Judge rules against Kansas’ 2013 voter law

A Kansas law requiring voters to show proof of citizenship has been rules unconstitutional. Secretary of State Scott Schwab has not indicated if he will appeal the decision.

By

State News

April 30, 2020 - 10:00 AM

BELLE PLAINE, Kan. (AP) — A federal appeals court panel ruled Wednesday that Kansas can’t require voters to show proof of citizenship when they register, dealing a blow to efforts by Republicans in several states who have pursued restrictive voting laws as a way of combating voter fraud.

The 10th Circuit Court of Appeals panel in Salt Lake City upheld a federal judge’s injunction nearly two years ago that prohibited Kansas from enforcing the requirement, which took effect in 2013. The appeals court, in a ruling that consolidated two appeals, found the statute former Gov. Sam Brownback signed into law violates the U.S. Constitution’s Equal Protection Clause and the National Voter Registration Act, commonly known as the “motor-voter law.”

Many experts say voter fraud is extremely rare, and critics contend the Republican-led efforts are actually meant to suppress turnout from groups who tend to back Democrats, including racial minorities and college students.

The law was championed by former Kansas Secretary of State Kris Kobach, who led President Donald Trump’s now-defunct voter fraud commission. Kobach was a leading source for Trump’s unsubstantiated claim that millions of immigrants living in the U.S. illegally may have voted in the 2016 election.

Dale Ho, director of the American Civil Liberties Union’s Voting Rights Project, said that the ruling doesn’t immediately affect other states because Kansas’s law was unique in requiring people to show a physical document such as a birth certificate or passport when applying to register to vote. However, Ho said the ruling is grounded in a broader constitutional principle that when a state significantly burdens the right to vote, it has to justify it.

“Kansas wasn’t able to muster evidence that the law in question here was necessary to prevent voter fraud, and I think that broader principle could have reverberations beyond the specific context of this case in a wide range of disputes over voting access between now and November,” Ho said.

The decision is binding in states covered by the 10th Circuit, including Oklahoma, New Mexico, Colorado, Wyoming, and Utah.

In reaching the decision, the appeals court noted the “significant burden quantified by the 31,089 voters who had their registration applications cancelled or suspended” in Kansas. They said the interests of the secretary of state do “not justify the burden imposed on the right to vote.”

Kansas argued in court filings that it has a compelling interest in preventing voter fraud. It contended its proof-of-citizenship requirement is not a significant burden and protects the integrity of elections and the accuracy of voter rolls.
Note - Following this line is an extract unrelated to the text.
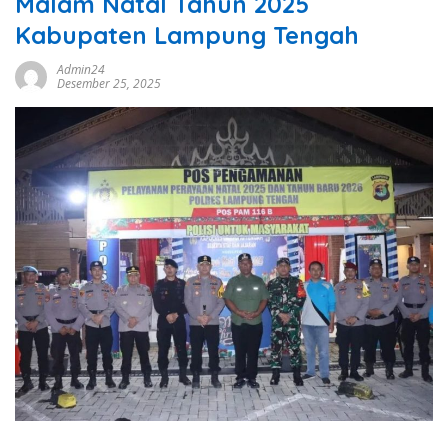
Malam Natal Tahun 2025
Kabupaten Lampung Tengah
Admin24
Desember 25, 2025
CRITICS countered that the documentary proof-of-citizenship law was “a disastrous experiment” that damaged the state’s voter rolls, disenfranchised tens of thousands and eroded confidence in the state’s elections.

The judges noted that the district court had found essentially no evidence that the integrity of the state’s electoral process had been threatened, that the registration of ineligible voters had caused voter rolls to be inaccurate, or that voter fraud had occurred.

It found that at most 67 noncitizens registered or attempted to register in Kansas in the last 19 years.

“Thus we are left with this incredibly slight evidence that Kansas’s interest in counting only the votes of eligible voters is under threat,” according to the ruling. “Indeed, even as to those 39 noncitizens who appear on the Kansas voter rolls, the district court found that ‘administrative anomalies’ could account for the presence of many — or perhaps even most — of them there.”

The judges also noted that the district court had found that even under the calculations of the state’s experts, the estimated number of suspended applications that belonged to noncitizens was “statistically indistinguishable from zero.”

“This law disenfranchised tens of thousands of Kansans, denying them the most fundamental right in our democracy,” Ho said.